→ Work required: The entries that follow should be reproduced exactly, with no images carried over.

→ Extracted entries:
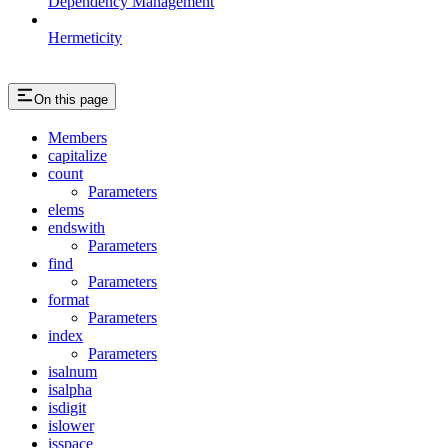
Dependency Management
Hermeticity
On this page
Members
capitalize
count
Parameters
elems
endswith
Parameters
find
Parameters
format
Parameters
index
Parameters
isalnum
isalpha
isdigit
islower
isspace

→ Your response:
Dependency Management
Hermeticity
On this page
Members
capitalize
count
Parameters
elems
endswith
Parameters
find
Parameters
format
Parameters
index
Parameters
isalnum
isalpha
isdigit
islower
isspace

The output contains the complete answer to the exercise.